#IHI I'm taking these notes as Jennie Chin Hansen, President of the American Geriatrics Society, leads a session at the IHI Annual National Forum on PACE, the Program for All-Inclusive Care, a comprehensive capitated program for "dual-eligible" Medicare/Medicaid patients.
The focus of this program is in on frail, disabled, complex elderly patients. There is a comprehensive offering of services on different sites (e.g., recreational therapy, nursing, physical therapy, meals, nutritional counseling, home health care, psychiatric care, social work, prescription drugs, social services, audiology, dentistry, podiatry, speech therapy, optometry, respite care.) As you can see, this relies on an interdisciplinary team, and they and the services follows the person on a 24x7 basis.
The first center was founded by a social worker and dentist in 1973. The concept spread, with the aim of spending equal or less than was being spent in nursing home facilities. In the early 1980s, the people doing this demonstrated a savings of 5% and were able to negotiate a dual-eligible contract with the state and federal governments, based on administrative waivers of the rules.

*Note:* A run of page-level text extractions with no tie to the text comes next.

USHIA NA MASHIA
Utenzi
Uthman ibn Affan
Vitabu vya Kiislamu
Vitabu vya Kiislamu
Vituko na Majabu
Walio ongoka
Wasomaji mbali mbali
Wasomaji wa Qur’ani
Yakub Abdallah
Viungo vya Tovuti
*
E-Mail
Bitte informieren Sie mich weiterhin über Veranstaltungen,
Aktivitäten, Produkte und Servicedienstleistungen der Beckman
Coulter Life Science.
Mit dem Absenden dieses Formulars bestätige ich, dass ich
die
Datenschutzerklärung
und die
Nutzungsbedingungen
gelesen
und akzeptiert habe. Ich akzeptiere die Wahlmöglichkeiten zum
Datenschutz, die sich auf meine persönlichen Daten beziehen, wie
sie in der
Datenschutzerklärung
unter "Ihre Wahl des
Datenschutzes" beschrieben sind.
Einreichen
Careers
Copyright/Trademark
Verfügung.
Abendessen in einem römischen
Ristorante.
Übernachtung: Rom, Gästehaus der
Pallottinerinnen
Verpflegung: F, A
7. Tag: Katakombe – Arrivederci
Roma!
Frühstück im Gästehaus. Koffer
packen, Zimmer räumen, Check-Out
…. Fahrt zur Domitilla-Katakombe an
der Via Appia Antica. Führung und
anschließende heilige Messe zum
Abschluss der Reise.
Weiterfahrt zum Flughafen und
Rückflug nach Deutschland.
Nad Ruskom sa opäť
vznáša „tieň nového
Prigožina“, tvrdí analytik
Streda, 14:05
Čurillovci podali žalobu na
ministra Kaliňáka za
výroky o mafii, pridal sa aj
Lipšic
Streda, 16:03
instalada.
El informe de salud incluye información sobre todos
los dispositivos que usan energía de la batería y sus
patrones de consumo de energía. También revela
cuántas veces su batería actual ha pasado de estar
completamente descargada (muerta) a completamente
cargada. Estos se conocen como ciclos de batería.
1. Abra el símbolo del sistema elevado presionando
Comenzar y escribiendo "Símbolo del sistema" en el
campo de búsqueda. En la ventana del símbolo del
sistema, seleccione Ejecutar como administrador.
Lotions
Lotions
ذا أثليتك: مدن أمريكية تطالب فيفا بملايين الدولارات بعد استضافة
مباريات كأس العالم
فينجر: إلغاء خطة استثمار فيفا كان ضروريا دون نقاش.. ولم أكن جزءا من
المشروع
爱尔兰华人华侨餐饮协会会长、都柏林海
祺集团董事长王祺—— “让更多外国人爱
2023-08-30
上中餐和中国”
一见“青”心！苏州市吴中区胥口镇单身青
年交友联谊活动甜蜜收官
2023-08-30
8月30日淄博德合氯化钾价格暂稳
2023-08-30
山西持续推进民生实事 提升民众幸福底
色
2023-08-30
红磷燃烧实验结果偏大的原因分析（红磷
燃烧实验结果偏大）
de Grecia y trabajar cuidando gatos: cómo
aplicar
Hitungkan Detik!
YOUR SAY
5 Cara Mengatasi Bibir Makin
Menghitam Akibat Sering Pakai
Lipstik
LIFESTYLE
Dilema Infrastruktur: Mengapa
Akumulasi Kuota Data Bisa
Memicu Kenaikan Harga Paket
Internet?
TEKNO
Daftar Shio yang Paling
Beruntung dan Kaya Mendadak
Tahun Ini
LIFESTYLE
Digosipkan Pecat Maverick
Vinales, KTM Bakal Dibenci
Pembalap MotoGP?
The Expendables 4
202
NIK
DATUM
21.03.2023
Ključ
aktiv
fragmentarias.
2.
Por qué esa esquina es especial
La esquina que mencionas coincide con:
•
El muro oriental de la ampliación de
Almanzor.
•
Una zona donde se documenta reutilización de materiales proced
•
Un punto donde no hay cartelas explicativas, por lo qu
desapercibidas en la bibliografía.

Later, in 1997, there was bipartisan Congressional support to make the program permanent. (Hard to imagine today: It was a 13-0 vote in the Commerce Committee!) It took nine years, though, for the full rule-making process to be finished.
The program honors what frail elders want: To stay in familiar surroundings, to maintain autonomy, and to maintain a maximum level of physical, social, and cognitive function.
The components of the population (average age of 80) indicate the following complexity -- frailty, co-morbidity (six or seven conditions, on average), mobility impairment and disability cognitive impairment. Given this mix, there is an important focus on activities of daily living (ADL). Also, a goal is to avoid acute care episodes, in part to avoid hospital-acquired disability, as well as to avoid the cost of that type of care.
PACE eligibly: Age 55+; nursing home certified; PACE service area; Able to live safely in the community; must enroll all eligible applicants; 95% dually eligible.
Mean age is 80; 75% women; ADL deficits 3.5; 63% have cognitive impairment; average life expectancy in the program is 4.5 years.
PACE is small in scale. Nationally, there are only 23,000 participants served by 80 organizations in 23 states. There are 100-2000 participants per program.
A final and interesting note: The van drivers are the first line of information about the patients, as they can get see early warnings of problems.